Dans un communiqué concluant l’opération, la police israélienne a déclaré que quatre fusils avaient été saisis, ainsi que deux pistolets, des grenades à fragmentation et de grandes quantités de munitions. Cependant, des sources ont déclaré au journal Haaretz que, dans la pratique, la plupart des armes avaient été trouvées dans des villages non reconnus situés à proximité et non à Tarabin.
Aucune accusation n’a été portée contre les personnes arrêtées lors des raids.
L’opération a débuté il y a deux semaines, à la suite d’affrontements entre les forces de l’ordre et les habitants après que la police ait fait une descente dans le village à la recherche d’un cheval volé. De violents affrontements entre la police et les habitants ont éclaté dans la ville.
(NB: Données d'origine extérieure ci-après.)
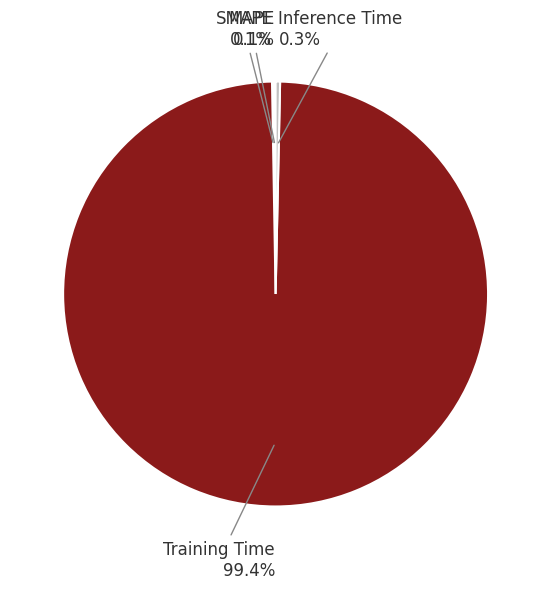

What is the largest slice in the pie chart?

Training Time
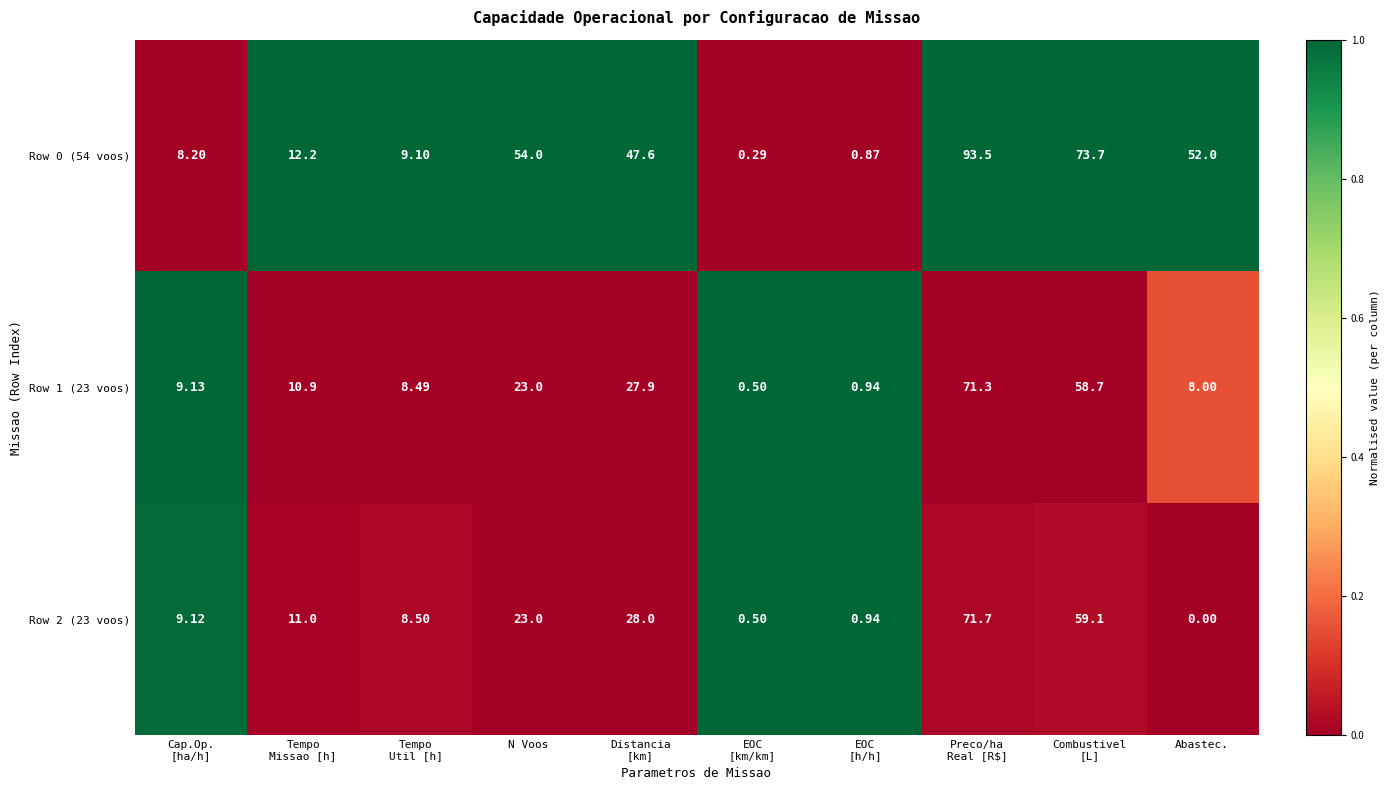

What is the difference between the highest and lowest values at Combustivel
[L]?

15.0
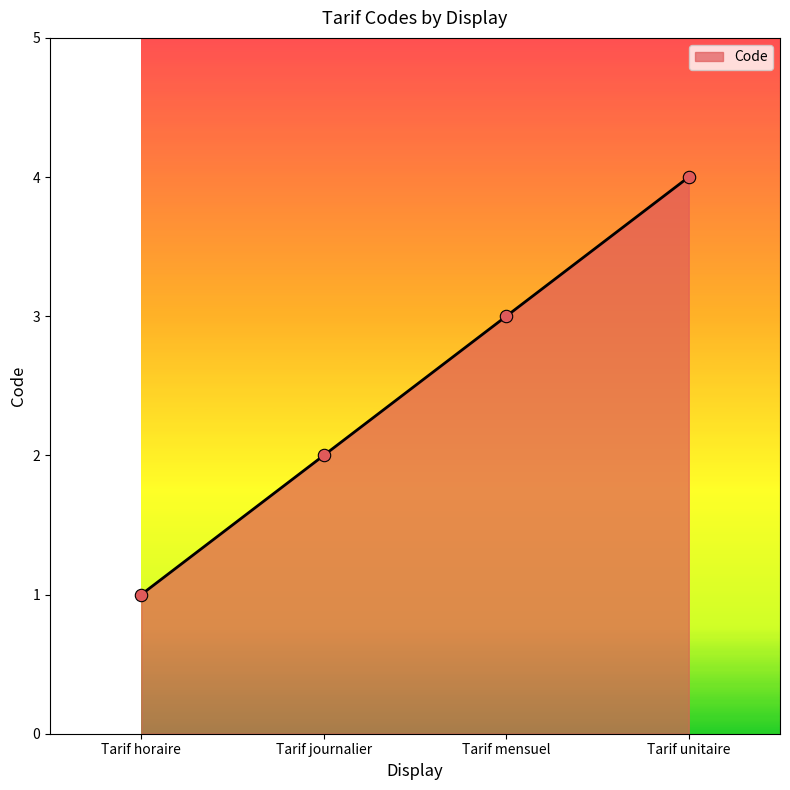

What is the ratio of the value at Tarif horaire to the value at Tarif mensuel?

0.3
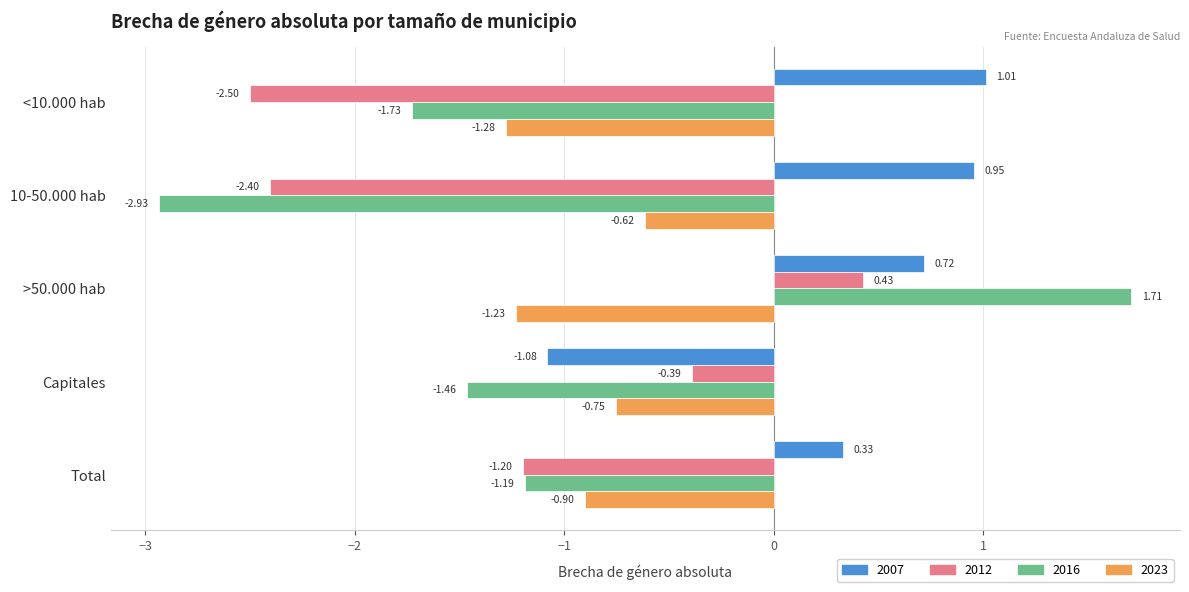

At which label is 2023 closest to 0?

10-50.000 hab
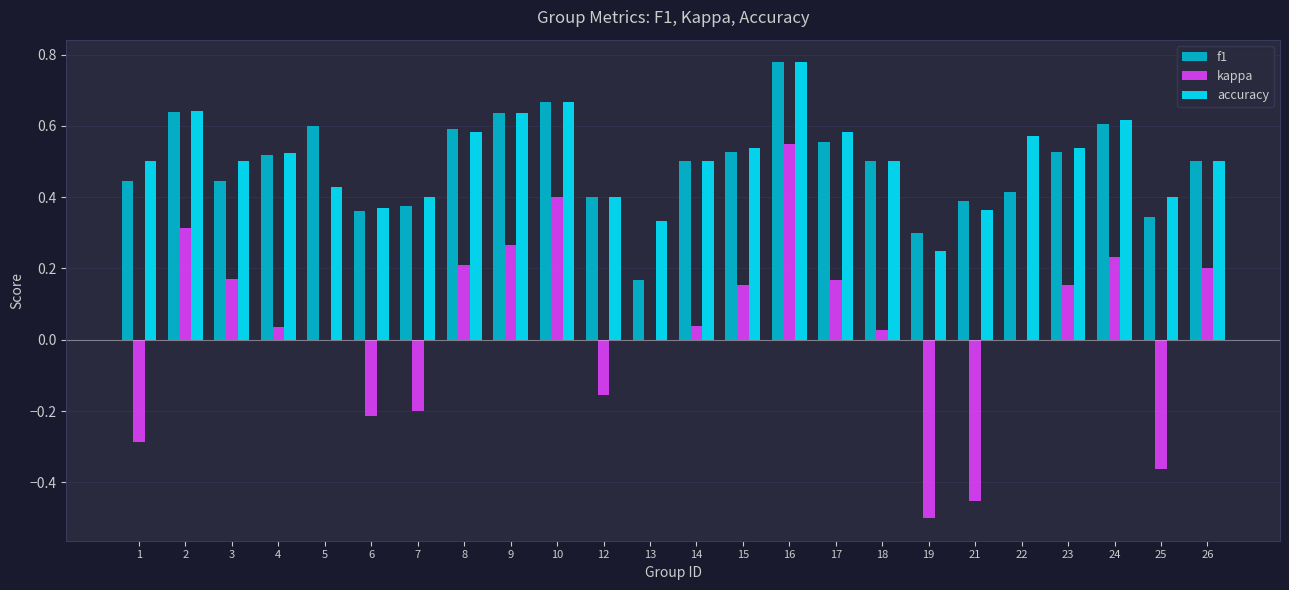

Between 9 and 13, which series saw the biggest shift?

f1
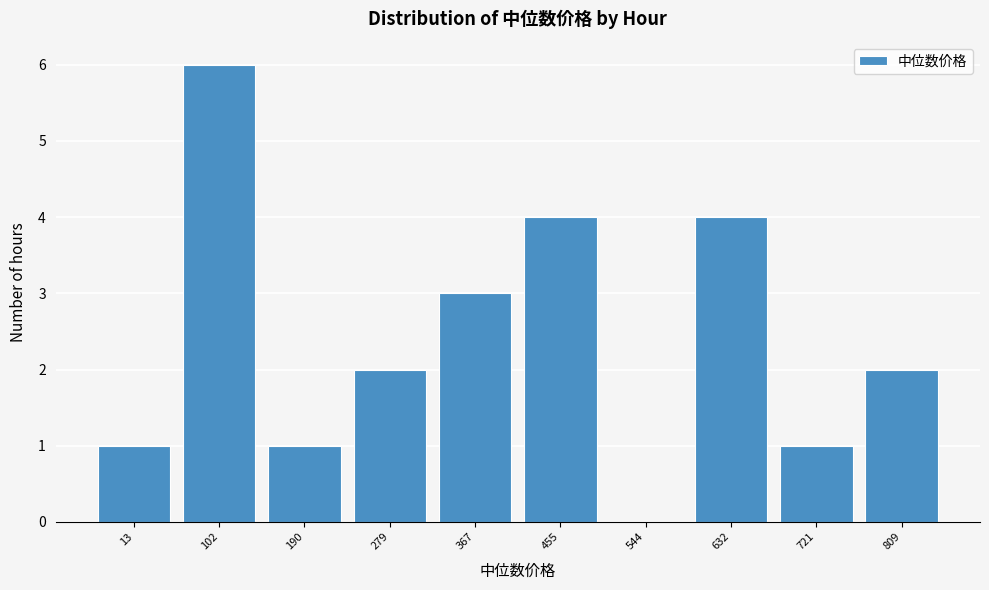

Reading right to left, list all the values displayed in this chart.

809=2	721=1	632=4	544=0	455=4	367=3	279=2	190=1	102=6	13=1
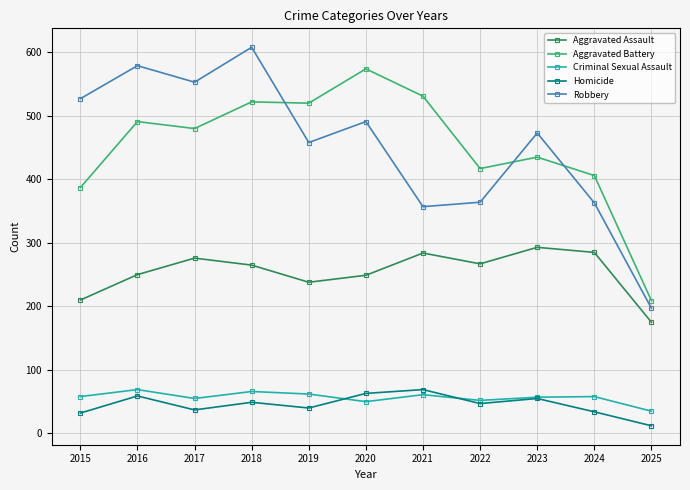

Is it true that Aggravated Battery equals 212 at 2019?

False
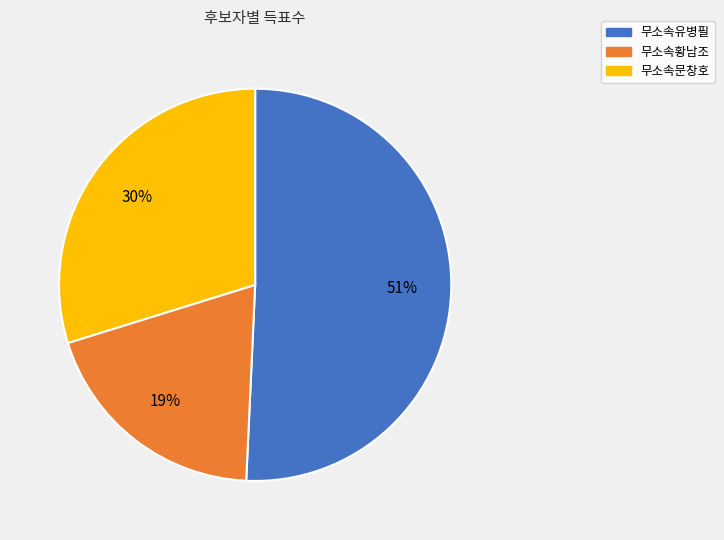

How many slices are in this pie chart?

3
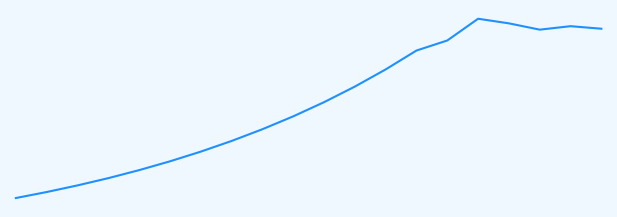

Is this an area chart (filled region under the line)?

No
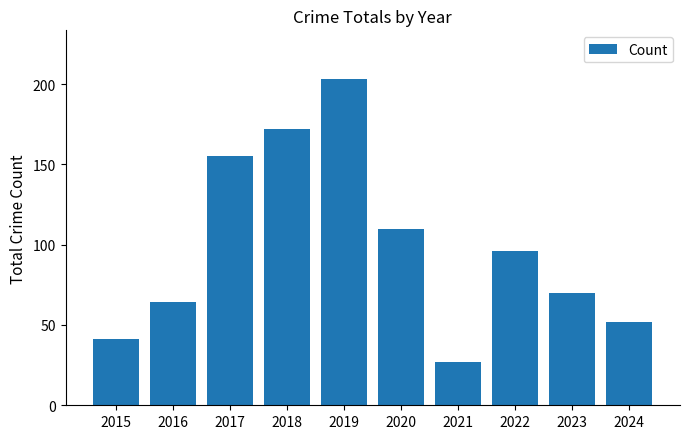

At which label is the value closest to 115?

2020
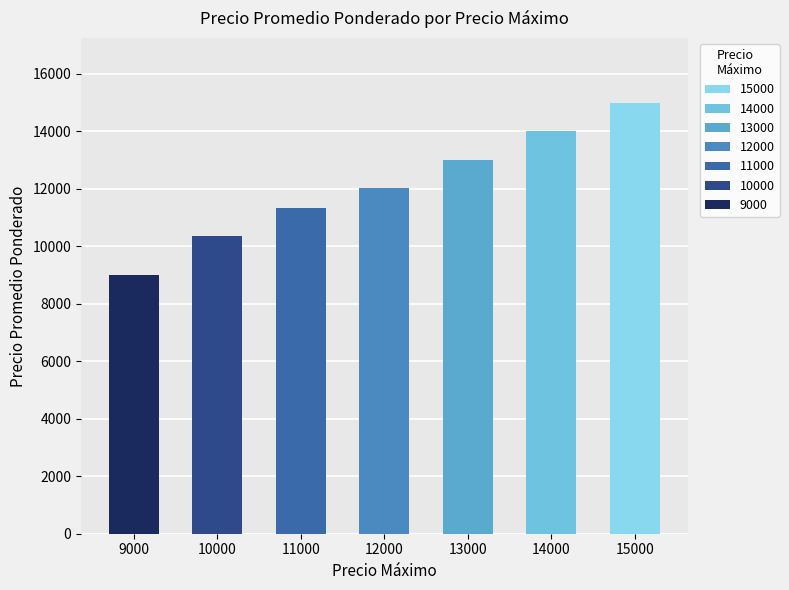

Reading left to right, list all the values displayed in this chart.

9000=9000	10000=10352	11000=11317	12000=12024	13000=13000	14000=14000	15000=15000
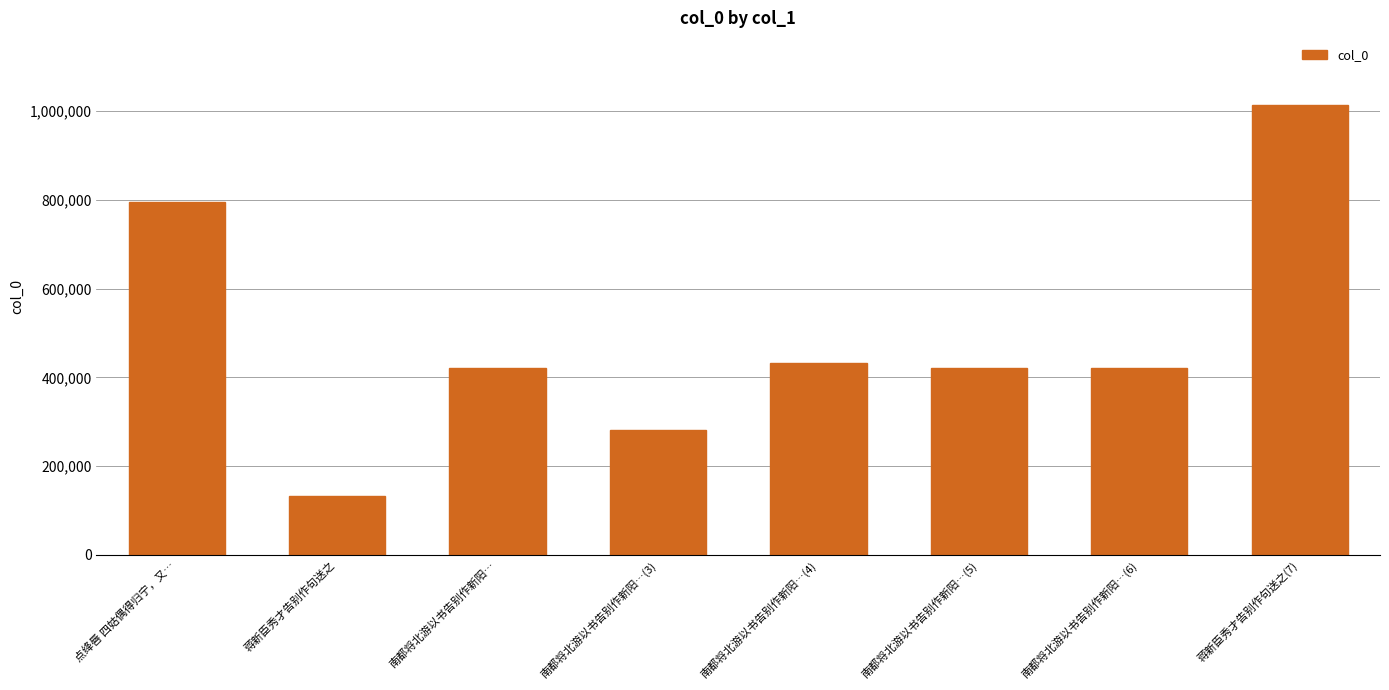

What is the difference between the maximum and minimum values?

878967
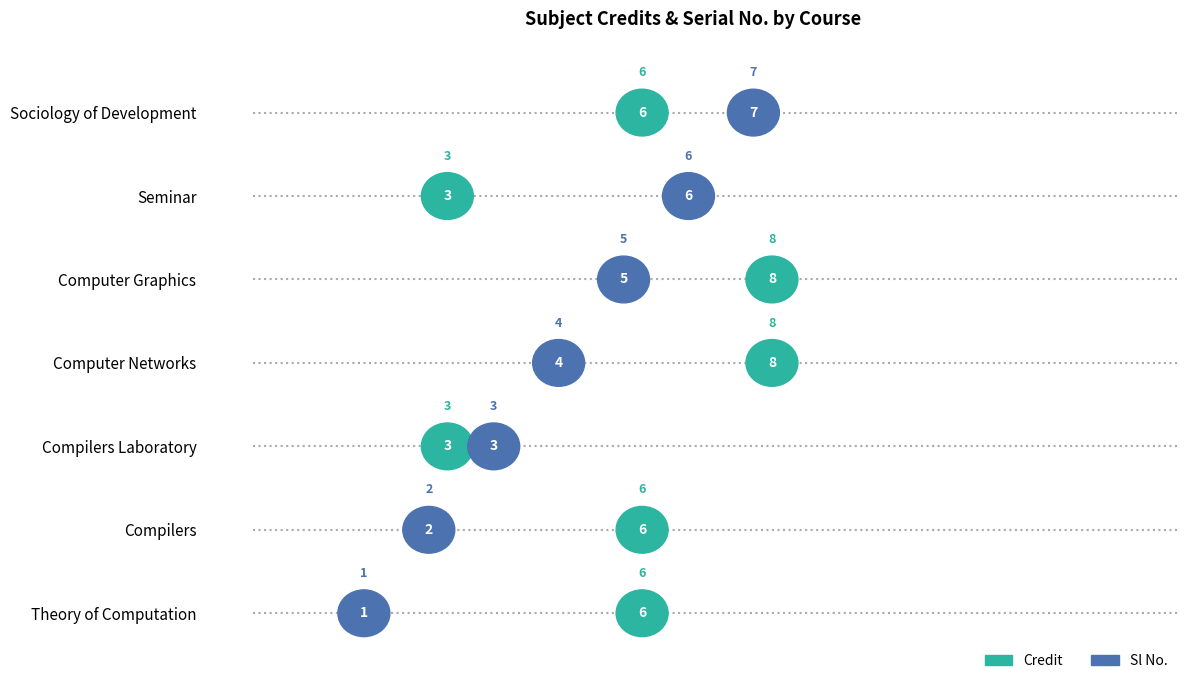

True or false: Sl No. and Credit intersect in this chart.

True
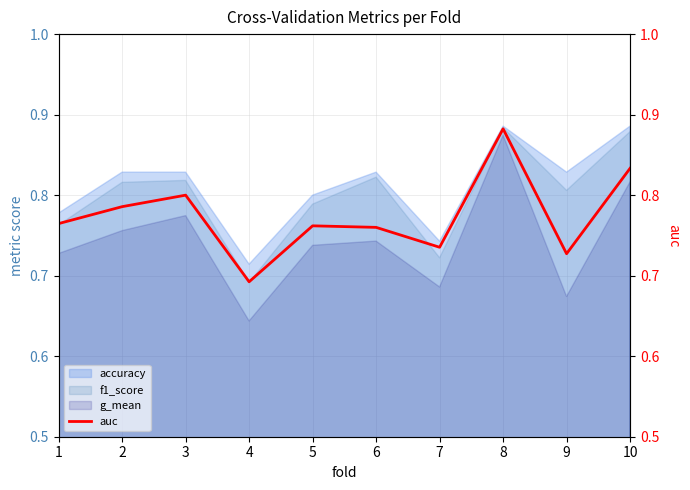

Rank the categories by value from highest to lowest.

8, 10, 3, 2, 1, 5, 6, 7, 9, 4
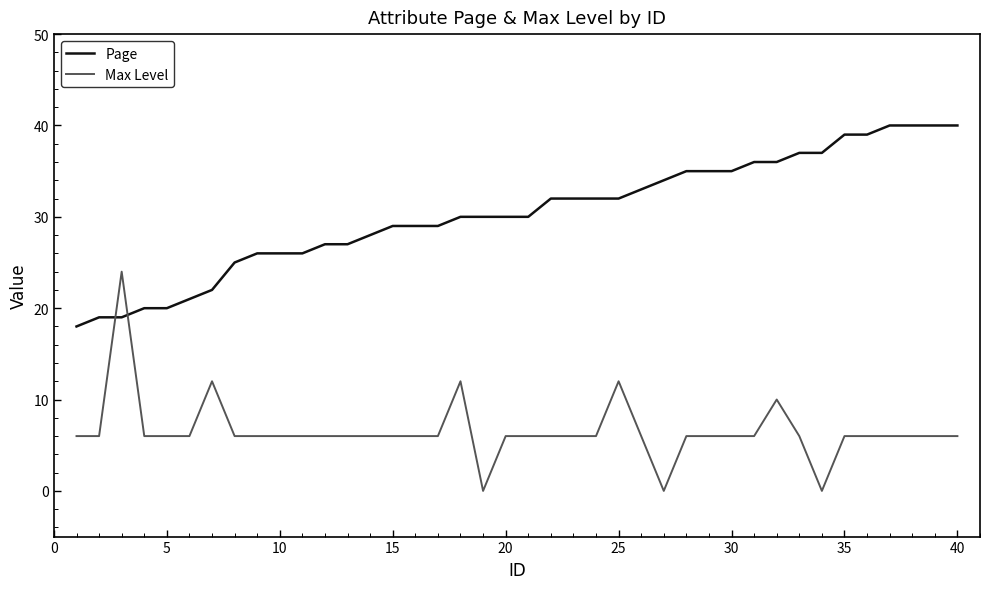

Which series has the largest total across all categories?

Page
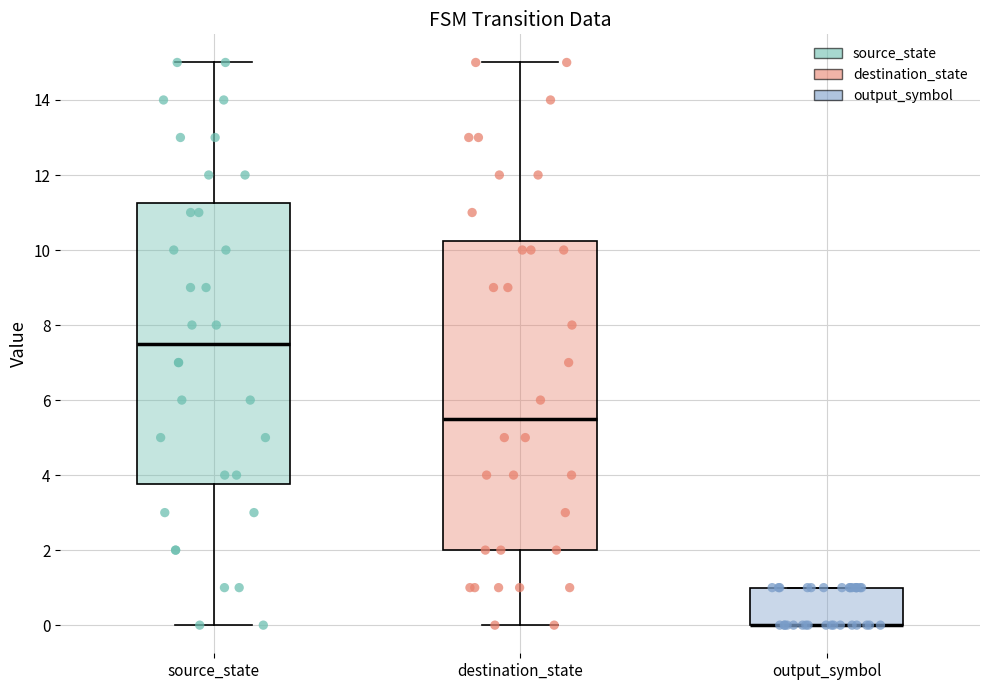

Where is the lower edge of the box for output_symbol on the y-axis? The values are not printed on the chart, so give them approximately, as read against the axis.

0.0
Ces incidents ont donné lieu à une activité intense dans toute la communauté de la part de la Garde nationale et du district sud de la police, sous la supervision étroite du ministre Ben-Gvir.
La police a confirmé dimanche que l’opération était terminée, déclarant : « Les forces sont prêtes à appliquer le « modèle Tarabin » à tout conflit qui surgirait avec encore plus de force. » La police a déclaré que le « secteur arabe comprend le modèle Tarabin. Ils ont reçu le mémo », ajoutant que dans un avenir proche, la police concentrera ses « efforts » sur les communautés d’Arara, Tel Sheva et Lakiya.
La déclaration a ensuite qualifié l’opération de « succès significatif », mentionnant que « les jours à venir seront un test, tant pour la normalisation continue à Tarabin que pour la poursuite des activités opérationnelles dans le district sud ».
Au cours de l’opération, Mohammed Hussein Tarabin al-Sana, un habitant de la région, a été abattu lors d’une tentative d’arrestation, soupçonné d’avoir incendié des véhicules dans une ville voisine.
Vendredi, Haaretz a appris que des fonctionnaires du ministère de la Justice chargés des enquêtes internes de la police se sont rendus sur les lieux de la fusillade, jusqu’à cinq jours après l’incident, invoquant la crainte de troubles, alors que la pratique habituelle consiste à se rendre sur les lieux d’un crime potentiel dans le cadre d’une telle enquête afin de recueillir les témoignages des témoins oculaires, de localiser les caméras de sécurité et de se faire une opinion indépendante.